Within two weeks the couple had ordered a kitset tiny home from a Northland business, and six weeks later the parts were quietly barged to the island.

The house was assembled by a team of builders with help from Clendon’s nephews in a single day, though the finishing touches were ongoing.

Kaumātua Matutaera Clendon, centre, with nephew John Clendon and partner Bronna Brown at Whare Otupoho, a tiny house built on Moturua Island.
Matutaera Clendon with nephew John Clendon and partner Bronna Brown. Photo: Peter de Graaf

Brown said the house was also a first step in establishing a permanent wānanga on the island.

The couple had so far had four visits from DOC staff.

A letter delivered during the third visit on 1 May said no authority had been given for the building erected at Otupoho/Homestead Bay.

The letter continued: “I am formally requiring you to remove all buildings, structures and materials brought into the reserve, and to stop your occupation of the reserve, within two weeks of the date of this letter.”

It also spelled out the penalty for breaching the Reserves Act 1977, which was a maximum of two years imprisonment or a fine of $150,000.

Clendon said he had no intention of leaving.

“I have a job to do… we’ll stay here all the time.
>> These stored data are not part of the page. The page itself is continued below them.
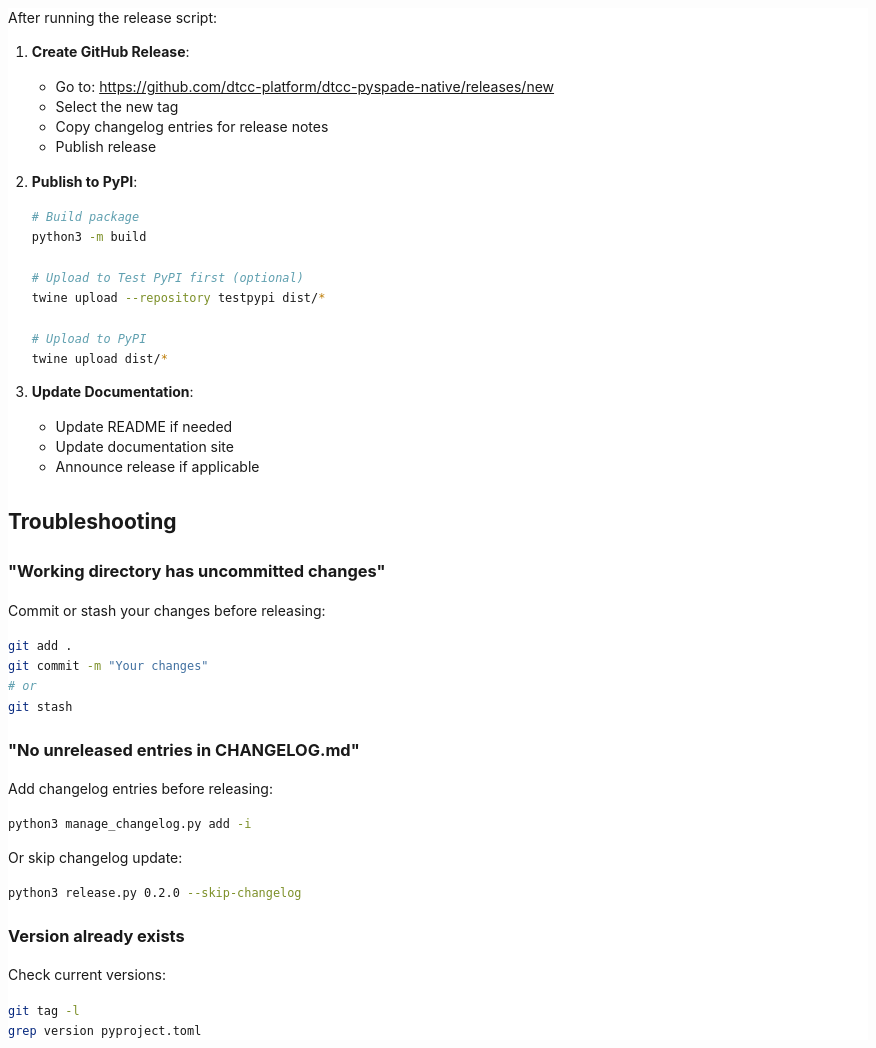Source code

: After running the release script:

1. **Create GitHub Release**:
   - Go to: https://github.com/dtcc-platform/dtcc-pyspade-native/releases/new
   - Select the new tag
   - Copy changelog entries for release notes
   - Publish release

2. **Publish to PyPI**:
   ```bash
   # Build package
   python3 -m build

   # Upload to Test PyPI first (optional)
   twine upload --repository testpypi dist/*

   # Upload to PyPI
   twine upload dist/*
   ```

3. **Update Documentation**:
   - Update README if needed
   - Update documentation site
   - Announce release if applicable

## Troubleshooting

### "Working directory has uncommitted changes"

Commit or stash your changes before releasing:
```bash
git add .
git commit -m "Your changes"
# or
git stash
```

### "No unreleased entries in CHANGELOG.md"

Add changelog entries before releasing:
```bash
python3 manage_changelog.py add -i
```

Or skip changelog update:
```bash
python3 release.py 0.2.0 --skip-changelog
```

### Version already exists

Check current versions:
```bash
git tag -l
grep version pyproject.toml
```
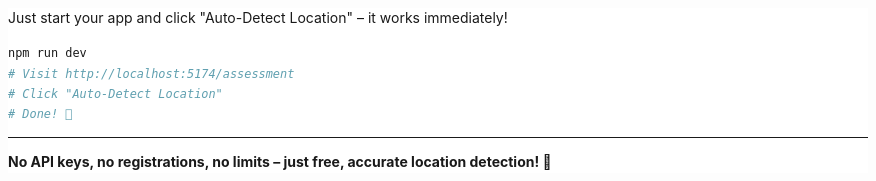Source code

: Just start your app and click "Auto-Detect Location" – it works immediately!

```bash
npm run dev
# Visit http://localhost:5174/assessment
# Click "Auto-Detect Location"
# Done! 🎯
```

---

**No API keys, no registrations, no limits – just free, accurate location detection! 🌟**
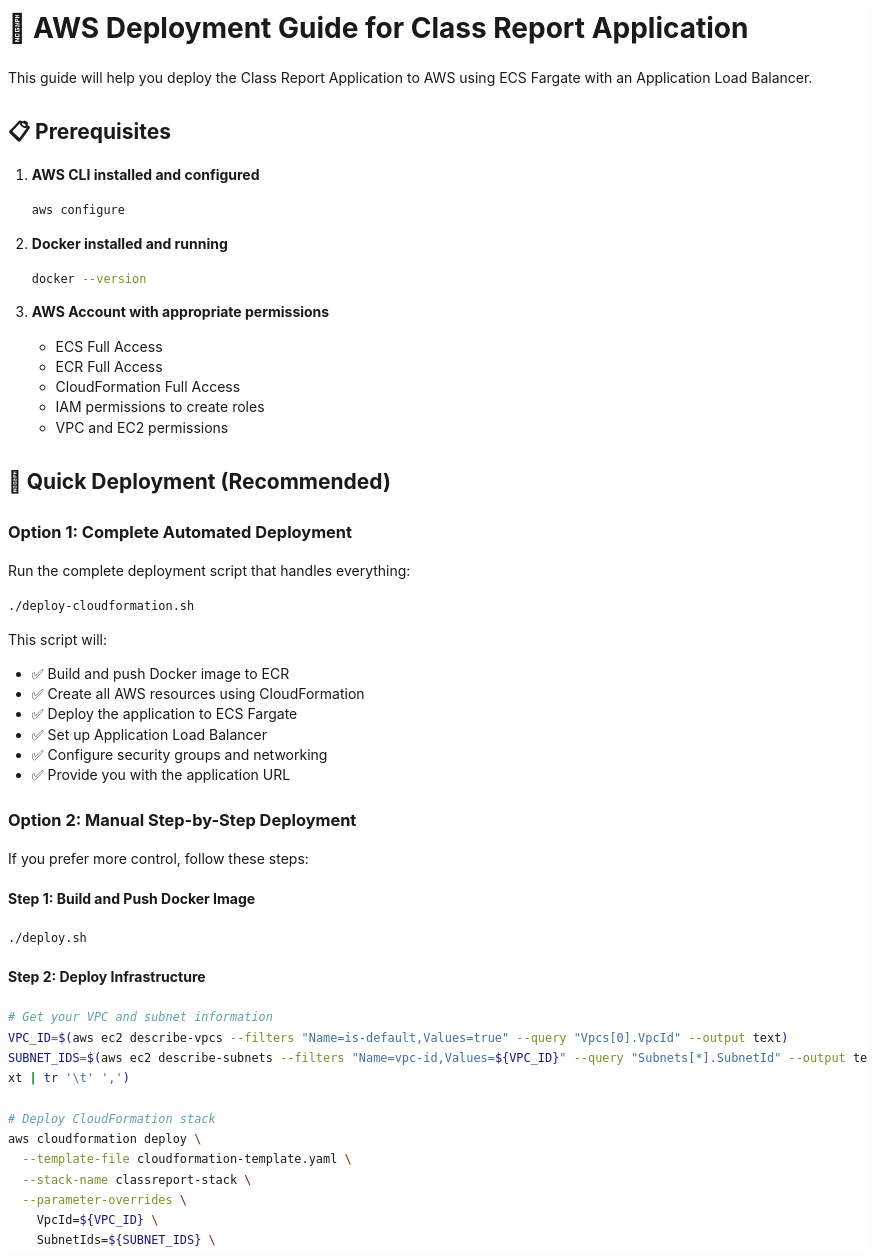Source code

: # 🚀 AWS Deployment Guide for Class Report Application

This guide will help you deploy the Class Report Application to AWS using ECS Fargate with an Application Load Balancer.

## 📋 Prerequisites

1. **AWS CLI installed and configured**
   ```bash
   aws configure
   ```

2. **Docker installed and running**
   ```bash
   docker --version
   ```

3. **AWS Account with appropriate permissions**
   - ECS Full Access
   - ECR Full Access
   - CloudFormation Full Access
   - IAM permissions to create roles
   - VPC and EC2 permissions

## 🎯 Quick Deployment (Recommended)

### Option 1: Complete Automated Deployment

Run the complete deployment script that handles everything:

```bash
./deploy-cloudformation.sh
```

This script will:
- ✅ Build and push Docker image to ECR
- ✅ Create all AWS resources using CloudFormation
- ✅ Deploy the application to ECS Fargate
- ✅ Set up Application Load Balancer
- ✅ Configure security groups and networking
- ✅ Provide you with the application URL

### Option 2: Manual Step-by-Step Deployment

If you prefer more control, follow these steps:

#### Step 1: Build and Push Docker Image
```bash
./deploy.sh
```

#### Step 2: Deploy Infrastructure
```bash
# Get your VPC and subnet information
VPC_ID=$(aws ec2 describe-vpcs --filters "Name=is-default,Values=true" --query "Vpcs[0].VpcId" --output text)
SUBNET_IDS=$(aws ec2 describe-subnets --filters "Name=vpc-id,Values=${VPC_ID}" --query "Subnets[*].SubnetId" --output text | tr '\t' ',')

# Deploy CloudFormation stack
aws cloudformation deploy \
  --template-file cloudformation-template.yaml \
  --stack-name classreport-stack \
  --parameter-overrides \
    VpcId=${VPC_ID} \
    SubnetIds=${SUBNET_IDS} \
```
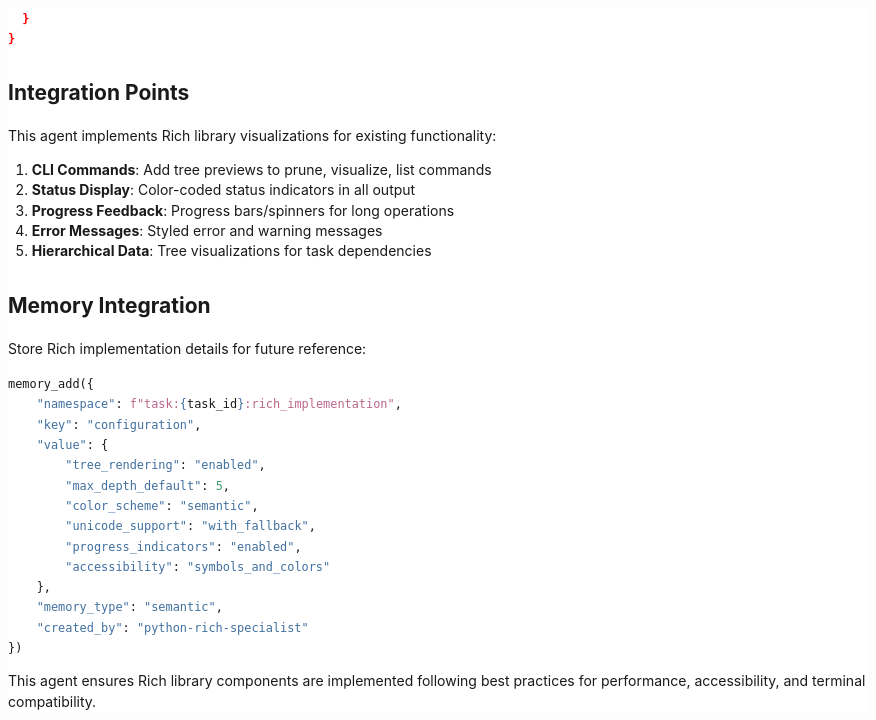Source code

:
 ```json
  }
}
```

## Integration Points

This agent implements Rich library visualizations for existing functionality:

1. **CLI Commands**: Add tree previews to prune, visualize, list commands
2. **Status Display**: Color-coded status indicators in all output
3. **Progress Feedback**: Progress bars/spinners for long operations
4. **Error Messages**: Styled error and warning messages
5. **Hierarchical Data**: Tree visualizations for task dependencies

## Memory Integration

Store Rich implementation details for future reference:
```python
memory_add({
    "namespace": f"task:{task_id}:rich_implementation",
    "key": "configuration",
    "value": {
        "tree_rendering": "enabled",
        "max_depth_default": 5,
        "color_scheme": "semantic",
        "unicode_support": "with_fallback",
        "progress_indicators": "enabled",
        "accessibility": "symbols_and_colors"
    },
    "memory_type": "semantic",
    "created_by": "python-rich-specialist"
})
```

This agent ensures Rich library components are implemented following best practices for performance, accessibility, and terminal compatibility.
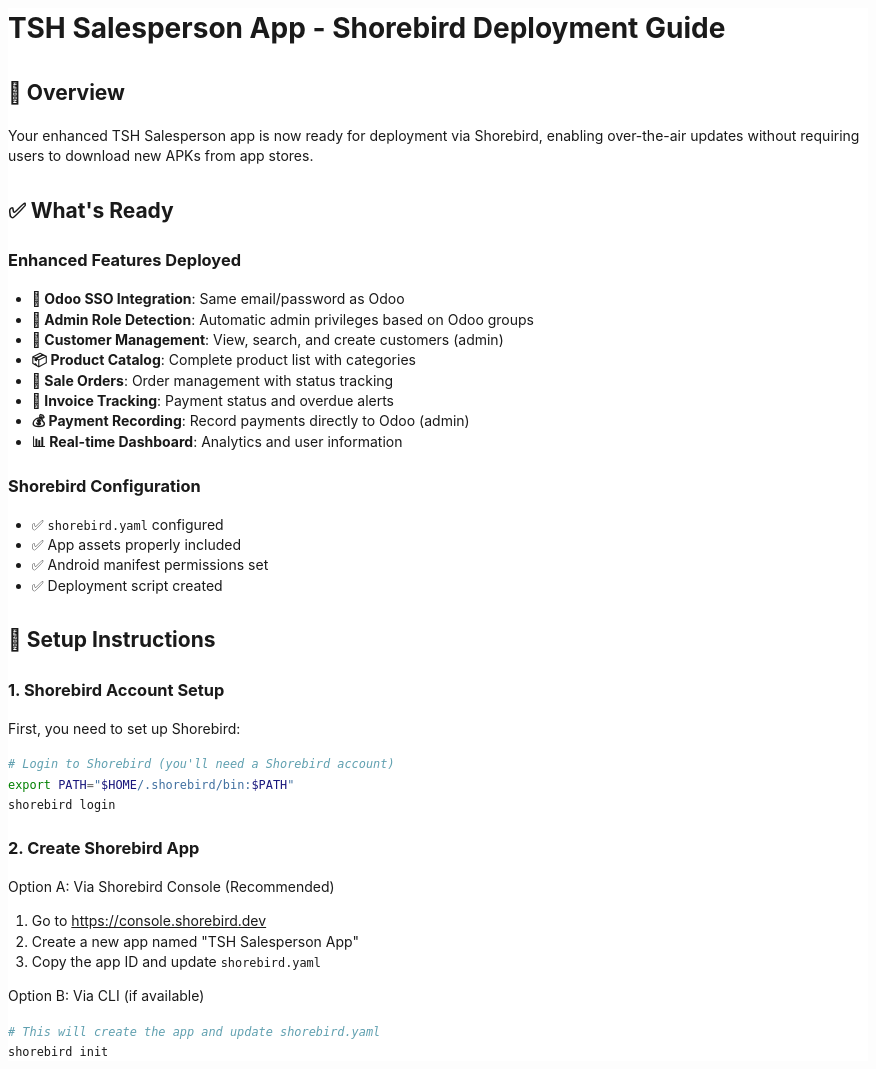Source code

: # TSH Salesperson App - Shorebird Deployment Guide

## 🚀 Overview

Your enhanced TSH Salesperson app is now ready for deployment via Shorebird, enabling over-the-air updates without requiring users to download new APKs from app stores.

## ✅ What's Ready

### Enhanced Features Deployed
- **🔐 Odoo SSO Integration**: Same email/password as Odoo
- **👑 Admin Role Detection**: Automatic admin privileges based on Odoo groups
- **👥 Customer Management**: View, search, and create customers (admin)
- **📦 Product Catalog**: Complete product list with categories
- **🛒 Sale Orders**: Order management with status tracking
- **🧾 Invoice Tracking**: Payment status and overdue alerts
- **💰 Payment Recording**: Record payments directly to Odoo (admin)
- **📊 Real-time Dashboard**: Analytics and user information

### Shorebird Configuration
- ✅ `shorebird.yaml` configured
- ✅ App assets properly included
- ✅ Android manifest permissions set
- ✅ Deployment script created

## 🔧 Setup Instructions

### 1. Shorebird Account Setup

First, you need to set up Shorebird:

```bash
# Login to Shorebird (you'll need a Shorebird account)
export PATH="$HOME/.shorebird/bin:$PATH"
shorebird login
```

### 2. Create Shorebird App

Option A: Via Shorebird Console (Recommended)
1. Go to https://console.shorebird.dev
2. Create a new app named "TSH Salesperson App"
3. Copy the app ID and update `shorebird.yaml`

Option B: Via CLI (if available)
```bash
# This will create the app and update shorebird.yaml
shorebird init
```

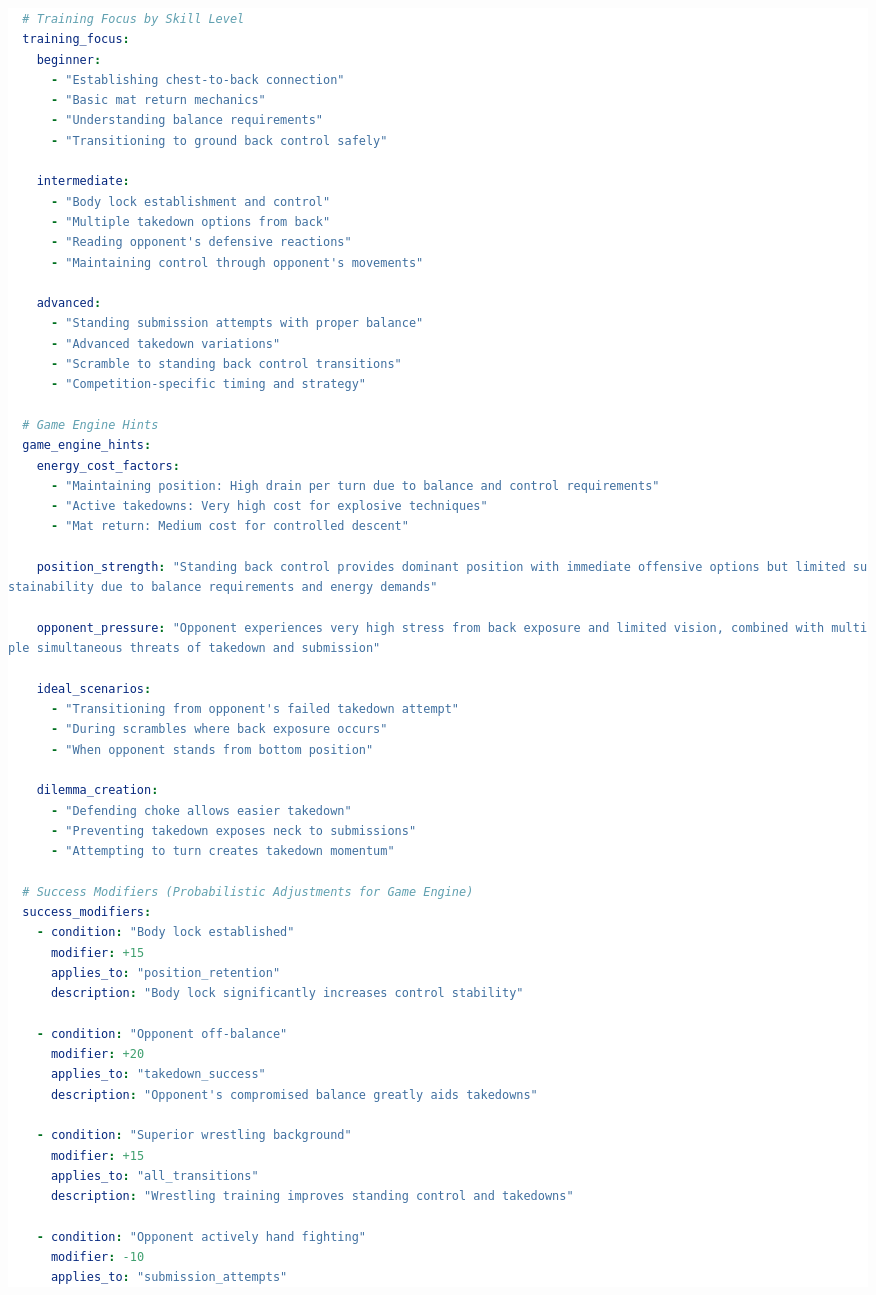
 ```yaml
  # Training Focus by Skill Level
  training_focus:
    beginner:
      - "Establishing chest-to-back connection"
      - "Basic mat return mechanics"
      - "Understanding balance requirements"
      - "Transitioning to ground back control safely"

    intermediate:
      - "Body lock establishment and control"
      - "Multiple takedown options from back"
      - "Reading opponent's defensive reactions"
      - "Maintaining control through opponent's movements"

    advanced:
      - "Standing submission attempts with proper balance"
      - "Advanced takedown variations"
      - "Scramble to standing back control transitions"
      - "Competition-specific timing and strategy"

  # Game Engine Hints
  game_engine_hints:
    energy_cost_factors:
      - "Maintaining position: High drain per turn due to balance and control requirements"
      - "Active takedowns: Very high cost for explosive techniques"
      - "Mat return: Medium cost for controlled descent"

    position_strength: "Standing back control provides dominant position with immediate offensive options but limited sustainability due to balance requirements and energy demands"

    opponent_pressure: "Opponent experiences very high stress from back exposure and limited vision, combined with multiple simultaneous threats of takedown and submission"

    ideal_scenarios:
      - "Transitioning from opponent's failed takedown attempt"
      - "During scrambles where back exposure occurs"
      - "When opponent stands from bottom position"

    dilemma_creation:
      - "Defending choke allows easier takedown"
      - "Preventing takedown exposes neck to submissions"
      - "Attempting to turn creates takedown momentum"

  # Success Modifiers (Probabilistic Adjustments for Game Engine)
  success_modifiers:
    - condition: "Body lock established"
      modifier: +15
      applies_to: "position_retention"
      description: "Body lock significantly increases control stability"

    - condition: "Opponent off-balance"
      modifier: +20
      applies_to: "takedown_success"
      description: "Opponent's compromised balance greatly aids takedowns"

    - condition: "Superior wrestling background"
      modifier: +15
      applies_to: "all_transitions"
      description: "Wrestling training improves standing control and takedowns"

    - condition: "Opponent actively hand fighting"
      modifier: -10
      applies_to: "submission_attempts"
```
I’m doing what I think of as justice, ne? I am the pou for the family, I am the one who was instructed to look after my father’s interests.”

The kaumātua said he was pleased to be living on the island again for the first time in almost 60 years.

“It’s great, because I feel I’ve achieved what my dad was trying to do.”

Brown said their proposals for a way forward included the return of the island to hapū, a change of reserve status to allow the construction of a building, a lease, or even caretaker status in exchange for looking after DOC facilities on the island.

Matutaera Clendon says he has no intention of leaving Moturua Island.
Matutaera Clendon says he has no intention of leaving Moturua Island. Photo: Peter de Graaf

DOC Bay of Islands operations manager Bronwyn Bauer-Hunt said the department was aware of the situation on Moturua Island.

“Contact has been made with the people involved and we are considering the next steps. As the matter is under investigation we are not able to provide further information at this time,” she said.

Moturua is part of the Ipipiri group of islands between Russell Peninsula and Cape Brett.

Most of the island is public land, bar a number of properties owned by high-profile business people at its southern end.

Moturua Island is part of Project Island Song, an ambitious programme to restore native flora and fauna in the eastern Bay of Islands.

Matutaera Clendon was made an Officer of the New Zealand Order of Merit (ONZM) for services to Māori in the 2018 Queen’s Birthday Honours.